Does every gene in this genome occur in every individual?
Since it was difficult to answer this question by visualizing mean coverage values at the ‘contig’ level, we can use the program anvi-interactive in a different mode: --gene-mode
.
Although, according to the help menu of the program, this mode requires a collection of contigs to focus on. The utility of this requirement comes from the fact that if you are working with a large number of genomes, and if you wish to visualize gene-level coverage values of a single genome in your data set, you would have to tell anvi’o explicitly which set of contigs in your contigs-db belongs to which genome. Since we are in fact working with a single genome in this particular example, we simply need a collection that describes all contigs in our contigs-db in a single bin. Luckily, there is an anvi’o program for this boring task:
anvi-script-add-default-collection -p merged-profiles/PROFILE.db
Now we can ask anvi’o to visualize coverage values of each gene in the bin called ‘EVERYTHING’ the following way:
anvi-interactive -p merged-profiles/PROFILE.db \
-c genome.db \
-C DEFAULT \
-b EVERYTHING \
--gene-mode
This should give you the gene-level coverages:
Even in this mock example, the coverage of genes varies across the genome. Which is expected even in real-world cases: the coverage of genes in a single genome will differ from one another in the same environment, and across environments. Another way to visualize covearge statistics is to focus on the detection value, which often can reveal things that are too subtle to be captured by mean coverage alone. We can easily switch to ‘detection’ view of our data through the interface, which should present us with this view:
Which immediately reveals multiple genes that were not detected in some of the metagenomes:
It turns out, not all genes in this genome are present in populations across different individuals.
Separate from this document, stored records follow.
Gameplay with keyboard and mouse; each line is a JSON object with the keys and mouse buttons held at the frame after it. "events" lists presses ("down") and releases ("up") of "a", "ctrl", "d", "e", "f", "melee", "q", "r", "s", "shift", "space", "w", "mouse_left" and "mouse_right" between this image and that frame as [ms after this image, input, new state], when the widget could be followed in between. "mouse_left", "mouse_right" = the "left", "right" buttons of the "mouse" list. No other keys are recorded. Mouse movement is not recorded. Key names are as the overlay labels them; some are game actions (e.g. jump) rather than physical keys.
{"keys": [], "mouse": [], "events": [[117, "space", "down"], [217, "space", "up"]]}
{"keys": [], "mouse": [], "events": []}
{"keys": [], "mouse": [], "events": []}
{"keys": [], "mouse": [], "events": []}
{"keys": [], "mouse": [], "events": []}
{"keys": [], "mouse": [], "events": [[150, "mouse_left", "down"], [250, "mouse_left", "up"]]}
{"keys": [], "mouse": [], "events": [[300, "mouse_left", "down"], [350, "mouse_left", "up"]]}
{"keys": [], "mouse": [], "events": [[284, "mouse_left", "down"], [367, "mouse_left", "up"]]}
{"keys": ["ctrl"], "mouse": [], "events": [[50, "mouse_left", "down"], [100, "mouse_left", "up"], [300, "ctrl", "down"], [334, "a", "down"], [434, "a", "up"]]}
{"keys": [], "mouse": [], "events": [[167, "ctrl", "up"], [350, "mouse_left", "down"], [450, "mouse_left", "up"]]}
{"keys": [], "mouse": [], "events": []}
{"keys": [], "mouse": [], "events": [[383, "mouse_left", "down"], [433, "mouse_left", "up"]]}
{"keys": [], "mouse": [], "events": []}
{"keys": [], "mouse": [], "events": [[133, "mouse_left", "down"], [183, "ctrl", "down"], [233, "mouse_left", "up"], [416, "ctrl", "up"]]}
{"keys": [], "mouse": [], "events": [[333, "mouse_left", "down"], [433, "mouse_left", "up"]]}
The anvi’o inspection page is extremely useful to learn more about individual genes, their synteny, and coverages. One can make many observations by simply staring at these pages:
These genes happen to lack functional annotations, yet, clicking on them also presents us with an option to recover their sequences:
Here is the sequence of the short one:
>3161|contig:genome|start:3291835|stop:3292105|direction:r|rev_compd:True|length:270
MKKMFMAVLFALASVNAMAADCAKGKIEFSKYNEDDTFTVKVDGKEYWTSRWNLQPLLQSAQLTGMTVTIKSSTCESGSGFAEVQFNND
And the long one:
>3162|contig:genome|start:3292116|stop:3293076|direction:r|rev_compd:True|length:960
MKCILFKWVLCLLLGFSSVSYSREFTIDFSTQQSYVSSLNSIRTEISTPLEHISQGTTSVSVINHTPPGSYFAVDIRGLDVYQARFDHLRLIIEQNNLYVAGFVNTATNTFYRFSDFTHISVPGVTTVSMTTDSSYTTLQRVAALERSGMQISRHSLVSSYLALMEFSGNTMTRDASRAVLRFVTVTAEALRFRQIQREFRQALSETAPVYTMTPGDVDLTLNWGRISNVLPEYRGEDGVRVGRISFNNISAILGTVAVILNCHHQGARSVRAVNEESQPECQITGDRPVIKINNTLWESNTAAAFLNRKSQFLYTTGK
Searching these sequences on the NCBI’s nr databases using BLAST through this website tells us a very sad story:
Real-world examples
Read recruitment forms the backbone of the vast majority of ‘omics investigations and is used from studying subtle responses of organisms in culture to stress to understanding the ecology of environmental microbial populations across the globe. Additional steps in this exercise to demonstrate the recovery of gene-level coverage data are far from hypothetical examples for the sake of discussion, too. For instance, here is a much more realistic example that uses the same exact steps to show the distribution patterns of genes in a single Ruminococcus gnavus genome across human gut metagenomes,
or another one that shows the distribution of genes in two Prochlorococcus marinus genomes across surface ocean metagenomes:
Speaking of real-world examples, if you have millions of genes to profile across hundreds of samples, you probably will not need the visualization of profiles shown in this exercise, but solutions that will report gene coverage statistics directly in flat files. For those applications, you can consider anvi’o programs anvi-profile-blitz or anvi-summarize-blitz.